Two UK-specific Local Services Ads realities matter here. First, review volume and star rating are explicit ranking factors in Local Services Ads. Second, Google’s current help says lead credits are not available for advertisers in EMEA, and that automatic lead credits are only available in certain other markets. So while Local Services Ads can still be attractive, you should not build your economics around the idea that bad leads will simply be credited back in the UK.
The most common mistakes are painfully repetitive. Running one campaign for every service. Sending all traffic to the homepage. Using broad keywords with no negative list. Targeting outside the real service area. Running ads when nobody answers the phone. Ignoring reviews. Failing to import offline outcomes. And judging performance by clicks instead of jobs. Each of those has a simple fix. Split by service and intent. Build service-specific pages. Review the search terms report weekly. Tighten geo targeting. Use call tracking. Ask for reviews properly. Import qualified leads or closed jobs. Then look at cost per booked job, not just cost per lead.
Here are the six questions most tradespeople ask before they either scale Ads or kill them.
Is Google Ads worth it for a sole trader?
Yes, if you keep scope tight. One person, one van, one area usually means one or two service clusters to start, not a sprawling account. Search works because it captures active intent, but small budgets need tight targeting and full tracking or the data becomes meaningless.
Should I run Search Ads or Local Services Ads first?
Default to Search first. It gives you more control over keywords, ad copy, landing pages, and service mix.

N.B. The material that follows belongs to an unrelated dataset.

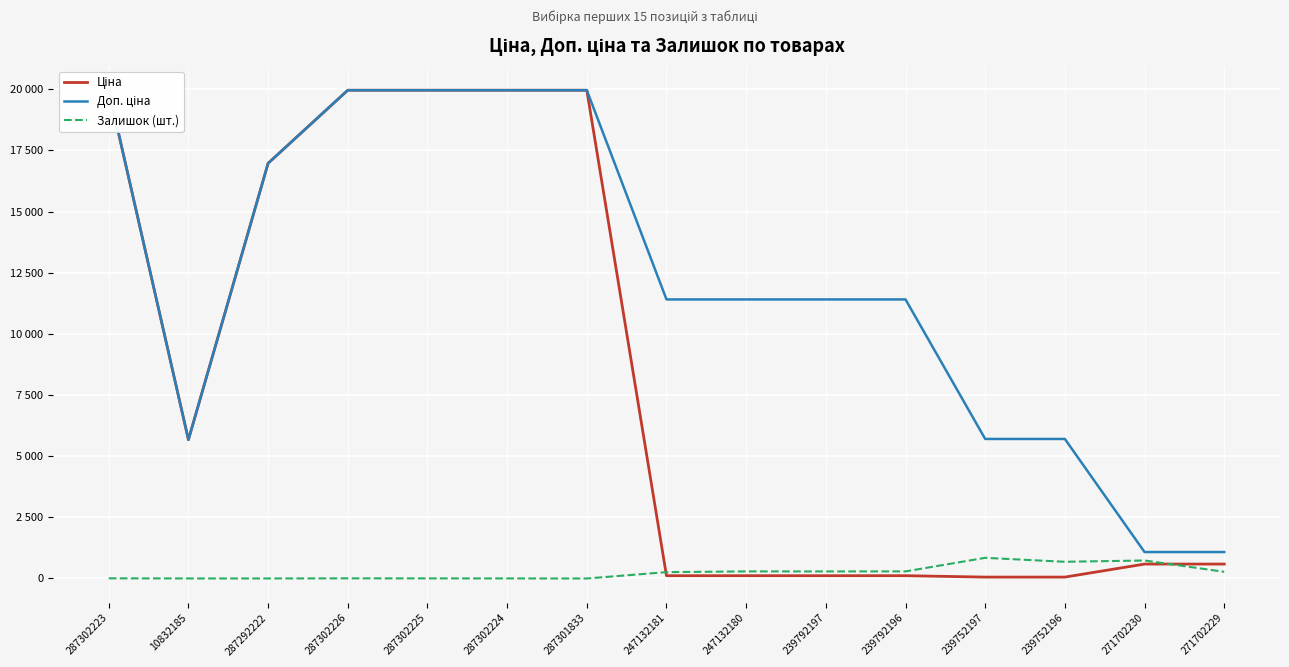

List the series in order of their peak value, lowest first.

Залишок (шт.), Ціна, Доп. ціна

Add Local Services Ads if you are eligible and can support the verification, reviews, and rapid response demands.
Do I need a proper landing page, or will my homepage do?

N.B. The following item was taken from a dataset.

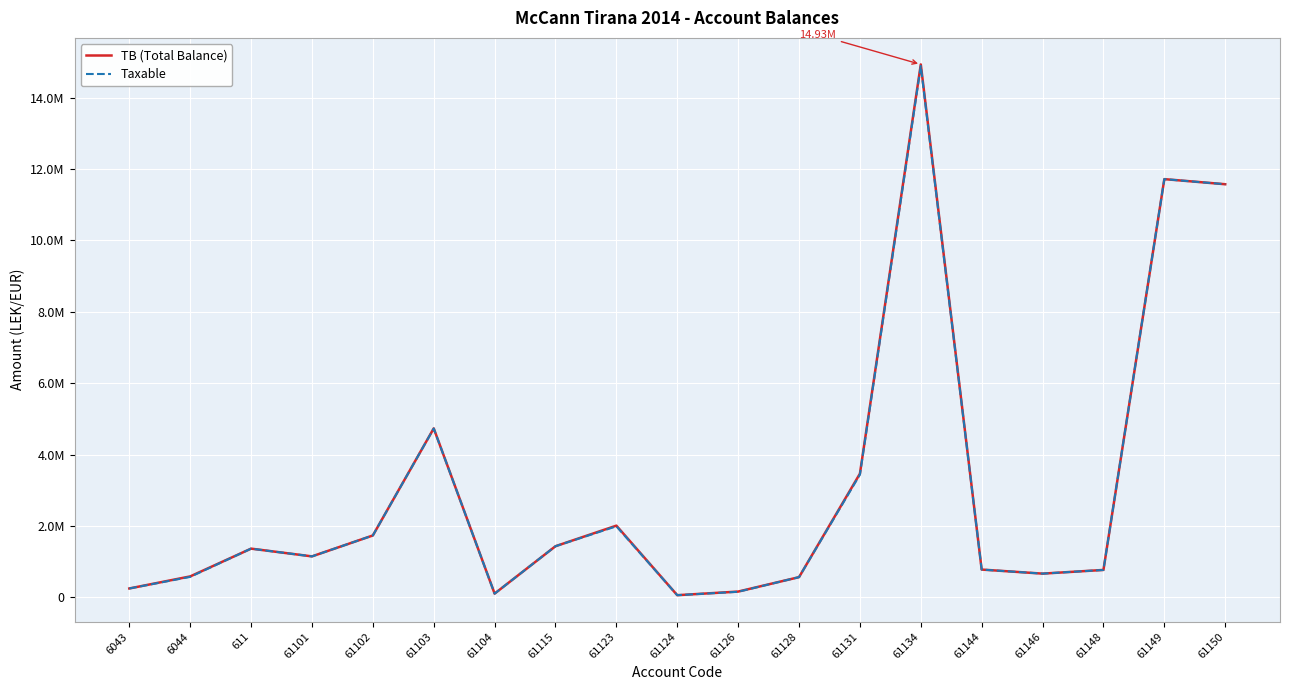

What is the approximate value of TB (Total Balance) at 61102?

1735151.5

For most service terms, your homepage is the lazy option, not the good one. Google says landing pages should match the ad and keyword closely and make the next action easy. Dedicated service pages usually win because they fit the search better.
Should I use broad match keywords?
Not as your first move on a small local trade account. Google says broad reaches much more query variation. That can be useful later, but early on it often means extra waste unless tracking and negatives are already clean. Start tighter, then test broader once the account has real data.
How quickly should I respond to leads?
As fast as you realistically can. Google explicitly says responsiveness affects Local Services Ads ranking, and that missed calls can hurt. In practical terms, the faster you respond, the fewer paid leads rot before they become quoted work.
Can I pause Ads when I am fully booked?
Yes, and you should. Google says Local Services advertisers can pause their ad if they are too busy to accept leads. The same rule of thumb applies to Search campaigns. Do not pay for demand you cannot answer, quote, or fulfil.
Google Ads can bring in serious inbound work for plumbers, electricians, builders, roofers, and heating engineers in the UK. But that outcome is not created by opening an account. It comes from choosing the right campaign type, buying the right intent, writing honest ads, sending clicks to pages that actually convert, tracking every meaningful lead source, and optimising the account every week. If you are not doing those things, you are not really testing Google Ads. You are just renting traffic.